Ana stood with milk dripping on to the floor and running in white threads through dark pools of coffee. She looked around with embarrassment, expecting all eyes to be on her. But apart from an old lady at the far side of the room, no one seemed to have noticed. The young man returned with a tea towel and began feverishly wiping it up and down the front of her blouse. Before suddenly realizing that his fingers were brushing her breasts.
‘Oh my God!’ he said again, and once more jumped back. ‘I’m sorry, I didn’t mean...’ He held out the tea towel for Ana to use for herself. ‘Honestly, it was an accident.’

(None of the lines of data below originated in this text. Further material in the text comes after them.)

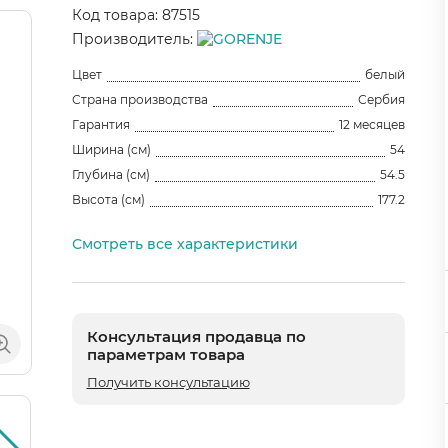
Код товара: 87515
Производитель:
Цвет
белый
Страна производства
Сербия
Гарантия
12 месяцев
Ширина (см)
54
Глубина (см)
54.5
Высота (см)
177.2
Смотреть все характеристики
Консультация продавца по
параметрам товара
Получить консультацию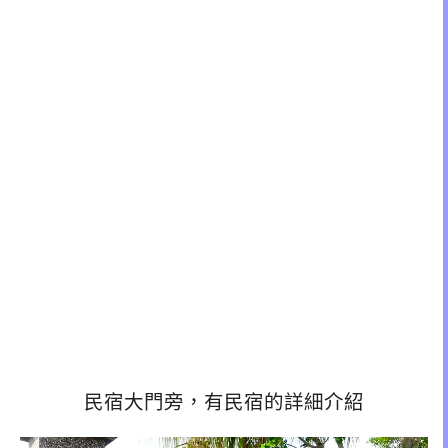
民宿大門旁，有民宿的詳細介紹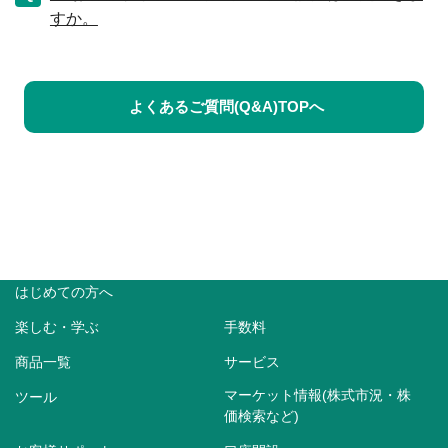
すか。
よくあるご質問(Q&A)TOPへ
はじめての方へ
楽しむ・学ぶ
手数料
商品一覧
サービス
マーケット情報(株式市況・株
ツール
価検索など)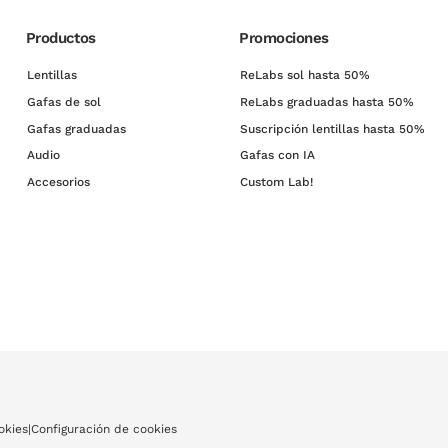
Productos
Promociones
Lentillas
ReLabs sol hasta 50%
Gafas de sol
ReLabs graduadas hasta 50%
Gafas graduadas
Suscripción lentillas hasta 50%
Audio
Gafas con IA
Accesorios
Custom Lab!
okies
|
Configuración de cookies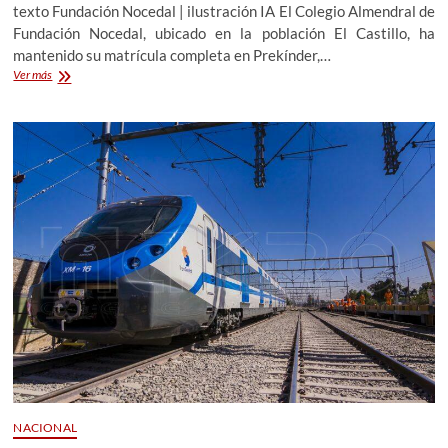
educación
texto Fundación Nocedal | ilustración IA El Colegio Almendral de
Fundación Nocedal, ubicado en la población El Castillo, ha
mantenido su matrícula completa en Prekínder,…
Mientras
Ver más
la
matrícula
en
Prekínder
cae
un
13%
en
el
país,
colegio
en
La
Pintana
logra
llenar
todos
sus
cupos
NACIONAL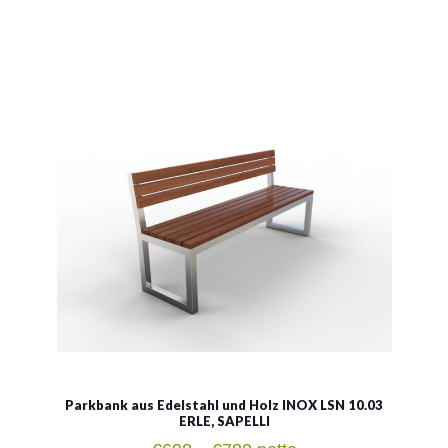
INOX LSN 10.03
Material:
rostträger Stahl
Siehe mehr
Parkbank aus Edelstahl und Holz INOX LSN 10.03
ERLE, SAPELLI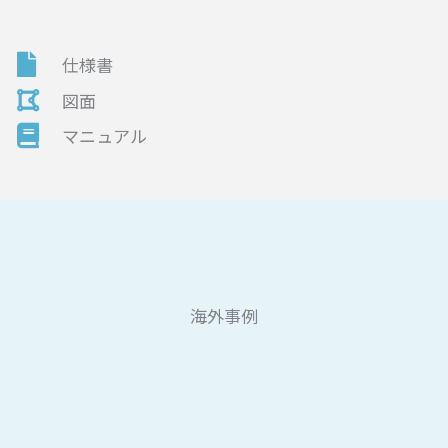
仕様書
図面
マニュアル
海外事例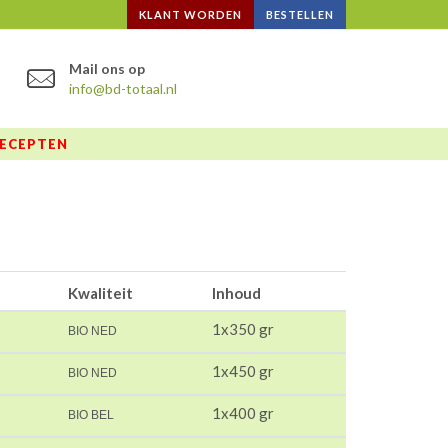
KLANT WORDEN
BESTELLEN
Mail ons op
info@bd-totaal.nl
ECEPTEN
Kwaliteit
Inhoud
1x350 gr
BIO NED
1x450 gr
BIO NED
1x400 gr
BIO BEL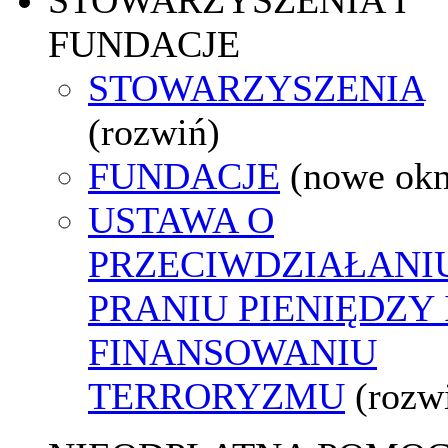
FUNDACJE
STOWARZYSZENIA
(rozwiń)
FUNDACJE
(nowe ok
USTAWA O
PRZECIWDZIAŁANI
PRANIU PIENIĘDZY 
FINANSOWANIU
TERRORYZMU
(rozw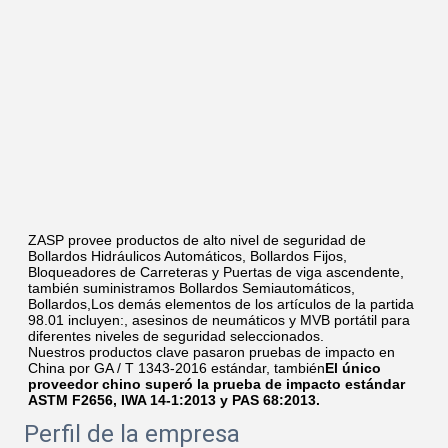
ZASP provee productos de alto nivel de seguridad de 
Bollardos Hidráulicos Automáticos, Bollardos Fijos, 
Bloqueadores de Carreteras y Puertas de viga ascendente, 
también suministramos Bollardos Semiautomáticos, 
Bollardos,Los demás elementos de los artículos de la partida 
98.01 incluyen:, asesinos de neumáticos y MVB portátil para 
diferentes niveles de seguridad seleccionados.
Nuestros productos clave pasaron pruebas de impacto en 
China por GA / T 1343-2016 estándar, también
El único 
proveedor chino superó la prueba de impacto estándar 
ASTM F2656, IWA 14-1:2013 y PAS 68:2013.
Perfil de la empresa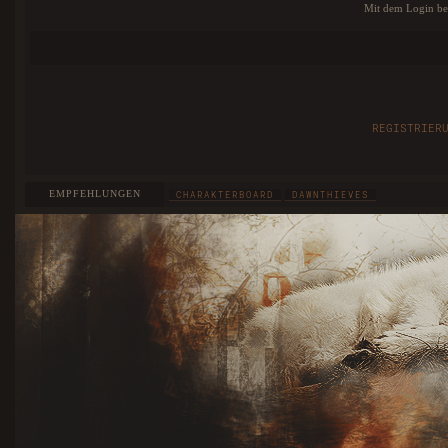
Mit dem Login bes
REGISTRIER
EMPFEHLUNGEN
CHARAKTERBOARD
DAWNTHIEVES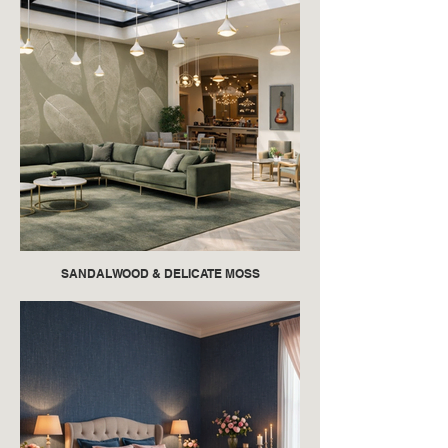
SANDALWOOD & DELICATE MOSS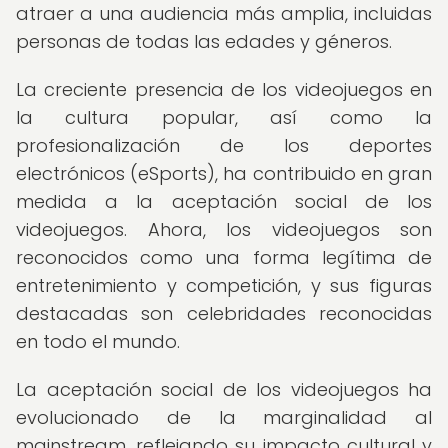
atraer a una audiencia más amplia, incluidas
personas de todas las edades y géneros.
La creciente presencia de los videojuegos en
la cultura popular, así como la
profesionalización de los deportes
electrónicos (eSports), ha contribuido en gran
medida a la aceptación social de los
videojuegos. Ahora, los videojuegos son
reconocidos como una forma legítima de
entretenimiento y competición, y sus figuras
destacadas son celebridades reconocidas
en todo el mundo.
La aceptación social de los videojuegos ha
evolucionado de la marginalidad al
mainstream, reflejando su impacto cultural y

Ana fought hard to keep a straight face. In truth she was furious at him for ruining her blouse and her jeans. But she had also quite enjoyed the sensation of his fingers touching her breasts. Only once before had a boy put his hands on them. It was after a school dance and he had offered to walk her home. There had been a kiss, and then his hand sliding slyly beneath her blouse. She had slapped his face.